To write the word "laugh," the pen has to make FOURTEEN strokes.

To write "laff," the pen has to make the SAME NUMBER of strokes--no labor is saved to the penman.

To write the same word with the phonographic alphabet, the pen has to make only THREE strokes.

To write the word "highland," the pen has to make twenty-two strokes.

To write "hyland," the pen has to make eighteen strokes.

To write that word with the phonographic alphabet, the pen has to make only FIVE strokes. [Figure 3]

To write the words "phonographic alphabet," the pen has to make fifty-three strokes.

To write "fonografic alfabet," the pen has to make fifty strokes. To the penman, the saving in labor is insignificant.

To write that word (with vowels) with the phonographic alphabet, the pen has to make only SEVENTEEN strokes.

Without the vowels, only THIRTEEN strokes. [Figure 4] The vowels are hardly necessary, this time.

We make five pen-strokes in writing an m. Thus: [Figure 5] a stroke down; a stroke up; a second stroke down; a second stroke up; a final stroke down. Total, five. The phonographic alphabet accomplishes the m with a single stroke--a curve, like a parenthesis that has come home drunk and has fallen face down right at the front door where everybody that goes along will see him and say, Alas!

When our written m is not the end of a word, but is otherwise located, it has to be connected with the next letter, and that requires another pen-stroke, making six in all, before you get rid of that m. But never mind about the connecting strokes--let them go. Without counting them, the twenty-six letters of our alphabet consumed about eighty pen-strokes for their construction--about three pen-strokes per letter.

It is THREE TIMES THE NUMBER required by the phonographic alphabet. It requires but ONE stroke for each letter.

My writing-gait is--well, I don't know what it is, but I will time myself and see.
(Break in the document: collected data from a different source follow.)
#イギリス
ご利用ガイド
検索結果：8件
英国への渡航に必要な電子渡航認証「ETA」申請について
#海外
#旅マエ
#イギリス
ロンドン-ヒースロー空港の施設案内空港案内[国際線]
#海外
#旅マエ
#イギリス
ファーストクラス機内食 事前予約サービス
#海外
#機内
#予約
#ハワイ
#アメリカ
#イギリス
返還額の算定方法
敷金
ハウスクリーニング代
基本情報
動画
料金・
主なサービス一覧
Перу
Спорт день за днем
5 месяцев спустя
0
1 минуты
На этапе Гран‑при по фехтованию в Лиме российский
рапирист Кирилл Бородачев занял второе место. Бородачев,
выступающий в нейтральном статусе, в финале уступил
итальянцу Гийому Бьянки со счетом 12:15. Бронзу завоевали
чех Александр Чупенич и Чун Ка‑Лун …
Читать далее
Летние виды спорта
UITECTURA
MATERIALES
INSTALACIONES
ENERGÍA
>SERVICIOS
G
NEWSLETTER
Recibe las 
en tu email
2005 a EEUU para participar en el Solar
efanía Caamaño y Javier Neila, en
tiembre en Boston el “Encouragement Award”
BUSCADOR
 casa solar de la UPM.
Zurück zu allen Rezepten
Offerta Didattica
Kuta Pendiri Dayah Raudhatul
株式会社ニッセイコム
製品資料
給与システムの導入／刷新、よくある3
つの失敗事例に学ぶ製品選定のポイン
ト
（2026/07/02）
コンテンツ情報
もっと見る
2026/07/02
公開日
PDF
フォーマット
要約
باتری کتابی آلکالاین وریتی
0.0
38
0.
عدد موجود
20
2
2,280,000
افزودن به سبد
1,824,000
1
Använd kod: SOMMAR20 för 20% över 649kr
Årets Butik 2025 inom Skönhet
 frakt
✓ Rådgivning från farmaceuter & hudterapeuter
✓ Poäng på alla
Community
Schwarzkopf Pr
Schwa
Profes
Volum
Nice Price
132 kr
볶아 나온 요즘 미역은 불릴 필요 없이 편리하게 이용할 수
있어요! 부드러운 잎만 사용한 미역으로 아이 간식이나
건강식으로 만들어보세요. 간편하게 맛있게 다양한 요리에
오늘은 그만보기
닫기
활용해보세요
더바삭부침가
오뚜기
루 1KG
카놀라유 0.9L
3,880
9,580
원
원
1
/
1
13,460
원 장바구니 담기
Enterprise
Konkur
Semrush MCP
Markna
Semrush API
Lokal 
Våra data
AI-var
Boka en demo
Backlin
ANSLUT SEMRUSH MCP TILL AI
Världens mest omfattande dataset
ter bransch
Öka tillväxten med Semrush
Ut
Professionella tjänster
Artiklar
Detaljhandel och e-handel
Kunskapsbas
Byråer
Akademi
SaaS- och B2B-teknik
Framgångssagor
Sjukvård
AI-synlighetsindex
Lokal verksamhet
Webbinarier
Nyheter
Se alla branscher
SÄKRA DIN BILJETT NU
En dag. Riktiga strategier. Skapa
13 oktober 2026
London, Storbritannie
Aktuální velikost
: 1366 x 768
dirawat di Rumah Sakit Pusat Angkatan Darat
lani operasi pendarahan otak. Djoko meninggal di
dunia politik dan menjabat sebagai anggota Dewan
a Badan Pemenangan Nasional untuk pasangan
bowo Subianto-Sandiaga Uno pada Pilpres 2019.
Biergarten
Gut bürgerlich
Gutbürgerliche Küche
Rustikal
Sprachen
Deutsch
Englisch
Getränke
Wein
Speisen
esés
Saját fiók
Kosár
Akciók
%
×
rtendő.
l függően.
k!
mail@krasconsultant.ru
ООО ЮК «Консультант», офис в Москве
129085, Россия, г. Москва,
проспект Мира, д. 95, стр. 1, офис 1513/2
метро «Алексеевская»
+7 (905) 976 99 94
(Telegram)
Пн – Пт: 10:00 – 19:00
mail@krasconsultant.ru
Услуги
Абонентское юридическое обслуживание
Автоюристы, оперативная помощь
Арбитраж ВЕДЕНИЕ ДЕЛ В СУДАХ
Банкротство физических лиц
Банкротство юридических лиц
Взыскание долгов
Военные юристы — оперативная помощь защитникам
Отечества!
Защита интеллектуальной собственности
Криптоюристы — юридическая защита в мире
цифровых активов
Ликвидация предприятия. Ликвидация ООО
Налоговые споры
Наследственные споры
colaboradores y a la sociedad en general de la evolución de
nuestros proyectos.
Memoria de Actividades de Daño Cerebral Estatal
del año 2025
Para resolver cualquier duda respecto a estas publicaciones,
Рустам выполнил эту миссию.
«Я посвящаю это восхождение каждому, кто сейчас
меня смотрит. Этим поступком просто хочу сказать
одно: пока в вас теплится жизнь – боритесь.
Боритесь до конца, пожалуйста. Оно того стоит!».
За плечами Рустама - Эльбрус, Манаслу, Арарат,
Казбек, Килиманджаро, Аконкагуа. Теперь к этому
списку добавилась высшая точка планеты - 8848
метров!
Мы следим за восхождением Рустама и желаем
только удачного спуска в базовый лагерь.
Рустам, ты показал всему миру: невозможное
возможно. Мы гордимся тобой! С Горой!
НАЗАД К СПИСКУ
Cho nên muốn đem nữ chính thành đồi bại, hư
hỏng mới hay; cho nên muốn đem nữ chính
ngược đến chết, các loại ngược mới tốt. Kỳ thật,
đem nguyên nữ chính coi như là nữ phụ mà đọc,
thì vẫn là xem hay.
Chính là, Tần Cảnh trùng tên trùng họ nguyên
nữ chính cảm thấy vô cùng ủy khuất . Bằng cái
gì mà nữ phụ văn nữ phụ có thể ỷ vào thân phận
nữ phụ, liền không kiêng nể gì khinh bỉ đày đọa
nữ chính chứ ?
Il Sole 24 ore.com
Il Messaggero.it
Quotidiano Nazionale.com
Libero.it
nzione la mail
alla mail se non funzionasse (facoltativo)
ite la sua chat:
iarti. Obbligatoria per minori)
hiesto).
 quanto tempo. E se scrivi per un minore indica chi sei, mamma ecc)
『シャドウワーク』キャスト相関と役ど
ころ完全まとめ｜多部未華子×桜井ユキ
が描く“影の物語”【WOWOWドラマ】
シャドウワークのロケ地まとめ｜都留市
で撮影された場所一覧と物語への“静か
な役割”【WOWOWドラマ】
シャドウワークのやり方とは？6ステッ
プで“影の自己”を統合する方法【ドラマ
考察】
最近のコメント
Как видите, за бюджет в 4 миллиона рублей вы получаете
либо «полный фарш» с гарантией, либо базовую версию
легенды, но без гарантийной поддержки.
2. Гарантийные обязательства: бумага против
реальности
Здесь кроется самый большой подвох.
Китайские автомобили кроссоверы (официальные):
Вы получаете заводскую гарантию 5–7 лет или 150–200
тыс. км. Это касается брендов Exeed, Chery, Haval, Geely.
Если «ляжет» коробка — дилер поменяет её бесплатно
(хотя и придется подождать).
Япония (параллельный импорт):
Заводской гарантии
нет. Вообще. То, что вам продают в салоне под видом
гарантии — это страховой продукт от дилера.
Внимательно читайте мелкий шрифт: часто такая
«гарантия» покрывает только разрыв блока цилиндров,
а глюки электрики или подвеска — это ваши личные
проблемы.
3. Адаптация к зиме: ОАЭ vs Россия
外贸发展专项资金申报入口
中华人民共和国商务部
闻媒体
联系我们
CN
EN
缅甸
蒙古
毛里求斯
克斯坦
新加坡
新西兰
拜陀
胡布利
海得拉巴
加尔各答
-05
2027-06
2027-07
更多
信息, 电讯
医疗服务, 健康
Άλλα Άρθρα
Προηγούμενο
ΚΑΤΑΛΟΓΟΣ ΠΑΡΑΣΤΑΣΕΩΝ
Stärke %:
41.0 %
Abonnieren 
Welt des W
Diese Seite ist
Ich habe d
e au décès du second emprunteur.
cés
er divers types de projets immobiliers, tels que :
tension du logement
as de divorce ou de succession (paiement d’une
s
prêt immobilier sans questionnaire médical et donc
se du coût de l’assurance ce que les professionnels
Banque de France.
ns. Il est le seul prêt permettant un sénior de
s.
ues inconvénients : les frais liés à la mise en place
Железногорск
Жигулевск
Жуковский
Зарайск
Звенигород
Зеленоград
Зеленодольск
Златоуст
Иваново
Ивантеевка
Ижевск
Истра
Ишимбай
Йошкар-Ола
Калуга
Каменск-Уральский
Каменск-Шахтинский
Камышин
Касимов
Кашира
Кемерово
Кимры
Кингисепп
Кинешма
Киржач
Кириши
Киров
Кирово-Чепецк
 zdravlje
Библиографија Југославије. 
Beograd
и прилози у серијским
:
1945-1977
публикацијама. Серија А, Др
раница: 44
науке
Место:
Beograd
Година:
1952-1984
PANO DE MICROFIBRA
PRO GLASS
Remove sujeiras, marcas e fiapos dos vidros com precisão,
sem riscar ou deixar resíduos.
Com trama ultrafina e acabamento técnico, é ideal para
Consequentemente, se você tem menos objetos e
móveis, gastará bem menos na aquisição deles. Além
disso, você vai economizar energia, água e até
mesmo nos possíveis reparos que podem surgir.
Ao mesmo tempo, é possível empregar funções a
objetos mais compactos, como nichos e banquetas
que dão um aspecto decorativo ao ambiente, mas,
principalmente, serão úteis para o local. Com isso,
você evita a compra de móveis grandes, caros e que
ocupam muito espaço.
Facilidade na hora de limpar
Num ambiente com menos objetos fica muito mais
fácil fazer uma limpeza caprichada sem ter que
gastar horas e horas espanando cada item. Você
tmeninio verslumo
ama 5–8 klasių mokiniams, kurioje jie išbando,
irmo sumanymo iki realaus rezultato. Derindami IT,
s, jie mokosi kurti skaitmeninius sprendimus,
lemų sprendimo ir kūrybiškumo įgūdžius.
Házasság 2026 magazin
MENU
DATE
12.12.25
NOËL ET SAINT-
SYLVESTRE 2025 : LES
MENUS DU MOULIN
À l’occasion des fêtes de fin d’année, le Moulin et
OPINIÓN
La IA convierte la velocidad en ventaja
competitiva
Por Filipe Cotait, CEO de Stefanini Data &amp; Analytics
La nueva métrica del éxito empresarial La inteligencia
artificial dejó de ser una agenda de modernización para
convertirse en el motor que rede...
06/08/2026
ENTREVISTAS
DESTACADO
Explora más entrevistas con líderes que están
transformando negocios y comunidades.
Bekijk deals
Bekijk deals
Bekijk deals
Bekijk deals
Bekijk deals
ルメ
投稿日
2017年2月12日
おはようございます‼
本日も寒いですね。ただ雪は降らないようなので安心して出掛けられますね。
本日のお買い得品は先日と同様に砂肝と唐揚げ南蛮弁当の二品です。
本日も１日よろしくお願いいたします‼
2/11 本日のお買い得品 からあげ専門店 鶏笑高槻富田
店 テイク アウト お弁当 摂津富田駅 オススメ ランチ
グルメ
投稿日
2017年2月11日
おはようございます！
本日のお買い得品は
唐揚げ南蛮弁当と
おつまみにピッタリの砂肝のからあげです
Result: it is twenty-four words per minute. I don't mean composing; I mean COPYING. There isn't any definite composing-gait.

Very well, my copying-gait is 1,440 words per hour--say 1,500. If I could use the phonographic character with facility I could do the 1,500 in twenty minutes. I could do nine hours' copying in three hours; I could do three years' copying in one year. Also, if I had a typewriting machine with the phonographic alphabet on it--oh, the miracles I could do!

I am not pretending to write that character well. I have never had a lesson, and I am copying the letters from the book. But I can accomplish my desire, at any rate, which is, to make the reader get a good and clear idea of the advantage it would be to us if we could discard our present alphabet and put this better one in its place--using it in books, newspapers, with the typewriter, and with the pen.

[Figure 6] --MAN DOG HORSE. I think it is graceful and would look comely in print. And consider--once more, I beg--what a labor-saver it is! Ten pen-strokes with the one system to convey those three words above, and thirty-three by the other! [Figure 6] I mean, in SOME ways, not in all. I suppose I might go so far as to say in most ways, and be within the facts, but never mind; let it go at SOME. One of the ways in which it exercises this birthright is--as I think--continuing to use our laughable alphabet these seventy-three years while there was a rational one at hand, to be had for the taking.

It has taken five hundred years to simplify some of Chaucer's rotten spelling--if I may be allowed to use to frank a term as that--and it will take five hundred years more to get our exasperating new Simplified Corruptions accepted and running smoothly. And we sha'n't be any better off then than we are now; for in that day we shall still have the privilege the Simplifiers are exercising now: ANYBODY can change the spelling that wants to.

BUT YOU CAN'T CHANGE THE PHONOGRAPHIC SPELLING; THERE ISN'T ANY WAY. It will always follow the SOUND. If you want to change the spelling, you have to change the sound first.